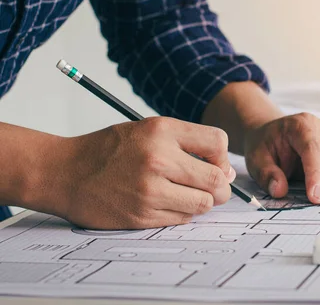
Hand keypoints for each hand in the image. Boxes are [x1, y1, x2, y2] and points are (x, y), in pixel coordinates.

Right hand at [54, 117, 234, 229]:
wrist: (64, 173)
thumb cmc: (108, 150)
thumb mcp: (148, 130)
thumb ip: (187, 143)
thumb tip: (225, 171)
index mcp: (161, 130)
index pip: (218, 142)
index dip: (222, 157)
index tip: (215, 163)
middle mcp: (158, 158)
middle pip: (216, 179)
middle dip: (221, 186)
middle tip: (213, 188)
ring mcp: (150, 189)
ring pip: (204, 203)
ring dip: (202, 202)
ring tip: (187, 195)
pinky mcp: (142, 215)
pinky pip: (182, 218)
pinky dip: (182, 213)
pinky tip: (168, 203)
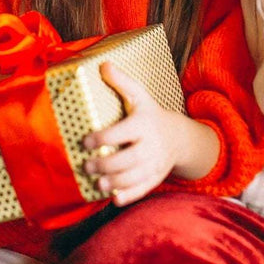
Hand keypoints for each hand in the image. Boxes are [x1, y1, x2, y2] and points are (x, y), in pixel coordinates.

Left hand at [81, 63, 217, 205]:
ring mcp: (155, 164)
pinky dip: (129, 196)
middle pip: (128, 159)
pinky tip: (114, 198)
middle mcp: (151, 146)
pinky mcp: (156, 177)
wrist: (179, 137)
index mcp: (144, 124)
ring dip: (115, 183)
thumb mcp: (140, 95)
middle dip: (105, 165)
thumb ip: (121, 82)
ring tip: (97, 183)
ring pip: (134, 177)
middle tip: (87, 165)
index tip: (84, 141)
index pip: (121, 133)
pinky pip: (143, 189)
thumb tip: (103, 64)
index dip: (101, 138)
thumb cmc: (150, 114)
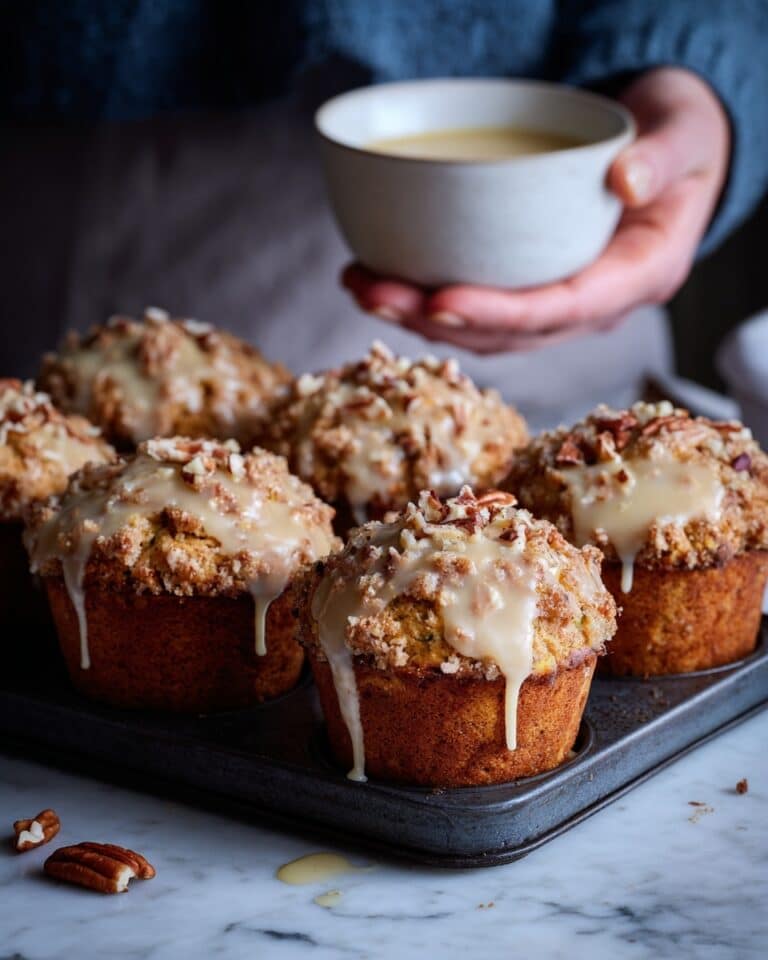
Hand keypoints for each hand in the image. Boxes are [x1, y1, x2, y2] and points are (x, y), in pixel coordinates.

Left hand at [342, 67, 729, 353]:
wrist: (671, 153)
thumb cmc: (681, 138)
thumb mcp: (687, 133)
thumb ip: (664, 155)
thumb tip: (626, 182)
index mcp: (638, 274)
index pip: (564, 308)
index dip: (499, 313)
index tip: (438, 301)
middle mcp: (597, 304)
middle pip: (510, 332)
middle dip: (436, 320)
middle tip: (371, 292)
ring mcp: (562, 302)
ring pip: (487, 330)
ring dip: (419, 316)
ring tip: (360, 286)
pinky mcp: (534, 288)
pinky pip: (481, 310)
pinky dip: (428, 301)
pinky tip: (382, 281)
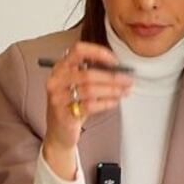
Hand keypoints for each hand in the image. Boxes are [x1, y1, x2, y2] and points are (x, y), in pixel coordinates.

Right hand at [41, 42, 132, 177]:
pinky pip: (89, 106)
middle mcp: (56, 80)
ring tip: (124, 92)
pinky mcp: (63, 114)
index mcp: (60, 68)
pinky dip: (106, 103)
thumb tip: (120, 69)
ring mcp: (57, 98)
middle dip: (112, 77)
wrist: (59, 132)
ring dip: (112, 90)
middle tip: (128, 80)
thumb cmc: (73, 105)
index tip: (115, 61)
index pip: (78, 51)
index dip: (98, 53)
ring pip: (90, 90)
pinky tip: (115, 102)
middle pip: (87, 73)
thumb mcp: (79, 85)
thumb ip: (94, 74)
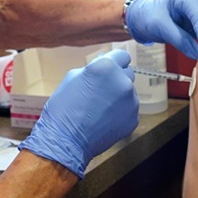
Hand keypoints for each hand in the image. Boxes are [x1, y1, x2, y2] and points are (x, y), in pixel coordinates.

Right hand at [19, 49, 138, 178]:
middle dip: (117, 79)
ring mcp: (131, 102)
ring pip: (128, 93)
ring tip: (101, 108)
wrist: (66, 140)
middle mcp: (123, 82)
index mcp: (106, 67)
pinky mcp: (133, 119)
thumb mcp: (72, 77)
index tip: (110, 69)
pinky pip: (129, 110)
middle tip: (101, 90)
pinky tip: (105, 119)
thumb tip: (104, 66)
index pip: (122, 56)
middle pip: (127, 73)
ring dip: (119, 96)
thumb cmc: (64, 108)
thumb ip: (94, 68)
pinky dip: (120, 112)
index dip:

Problem
Reproduce only the lines running from the beginning of the entries above to the line holding "ring tip: (187, 195)", inclusive. Pictures stay out of the copy.

Response for this exercise
Hand keypoints for each hand in the image. Boxes are [x1, y1, x2, y2] and points are (x, y), in pixel coordinates.

Right hand at [54, 117, 234, 229]:
wrist: (64, 173)
thumb cmc: (108, 150)
thumb mcp: (148, 130)
thumb ip: (187, 143)
thumb tip: (225, 171)
index mcp: (161, 130)
index pip: (218, 142)
index dip: (222, 157)
index tip: (215, 163)
middle mcp: (158, 158)
middle pip: (216, 179)
middle dip: (221, 186)
middle tip: (213, 188)
ring mcp: (150, 189)
ring pip: (204, 203)
ring dip: (202, 202)
ring tip: (187, 195)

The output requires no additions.